For the full list of GPU instance types and their specifications, see [GPU instances](/platform/instances/gpu-instances).

### Capacity claim status

After creating a capacity claim, check its status to see how many instances are allocated:

| Field                | Description                                                            |
| -------------------- | ---------------------------------------------------------------------- |
| `allocatedInstances` | The number of instances currently allocated and available.             |
| `pendingInstances`   | The number of instances being provisioned (Nodes joining the cluster). |

### Update and delete behavior

You can change a capacity claim's instance count after it's created.

For `CAPACITY_TYPE_SERVERLESS` claims, reducing the instance count can take effect on a delay, because CoreWeave limits how often these claims can scale down. Pending changes appear in the claim's status.

Deleting a capacity claim evicts any deployments running on its instances and reschedules them onto other capacity if any is available. For `CAPACITY_TYPE_CUSTOMER` claims, the released instances return to your quota, where you can reallocate them to other workloads such as CKS clusters.

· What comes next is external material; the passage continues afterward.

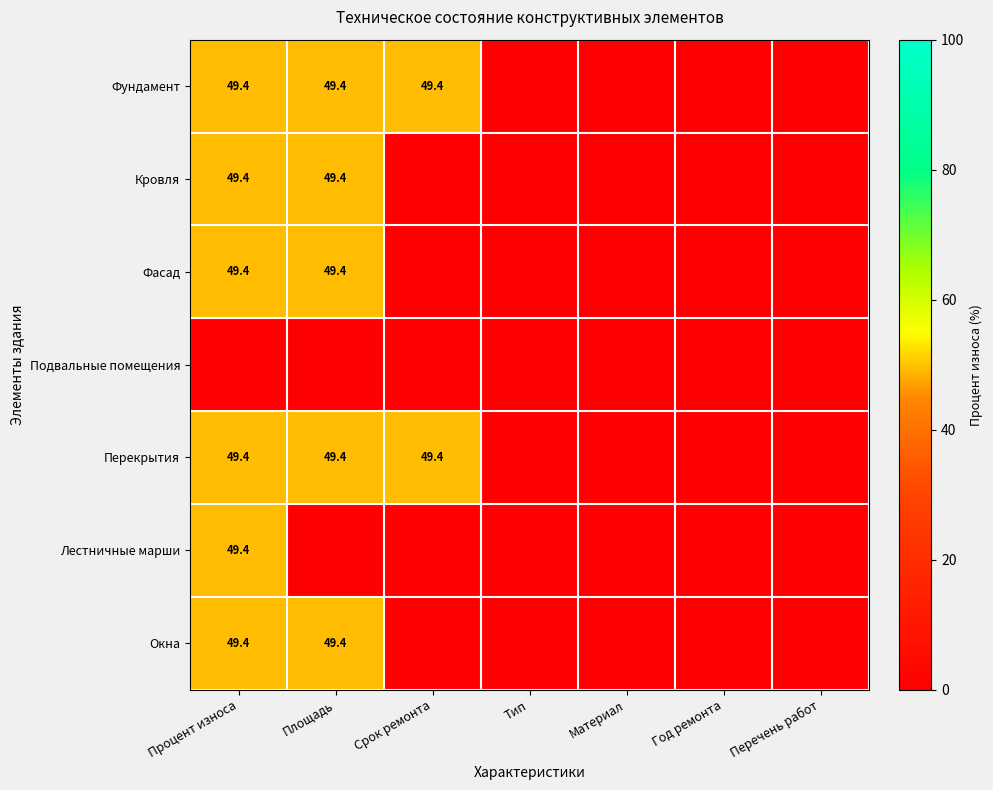

The value of Кровля at Площадь is 34.3. True or false?

False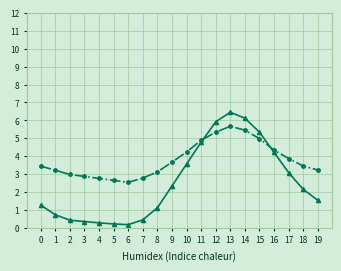

True or false: pressure_norm and temperature intersect in this chart.

True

### Manage capacity claims

Create, update, and delete capacity claims through the API rather than the deployment configuration. Manage capacity claims through the [CoreWeave Inference API](/products/inference/reference/api-overview). For request and response schemas, see the [CapacityClaimService](/products/inference/reference/api-overview/capacityclaimservice/list-capacity-claims) pages in the API reference. The parameters endpoint returns the available instance types per zone under `zoneInstanceTypes`.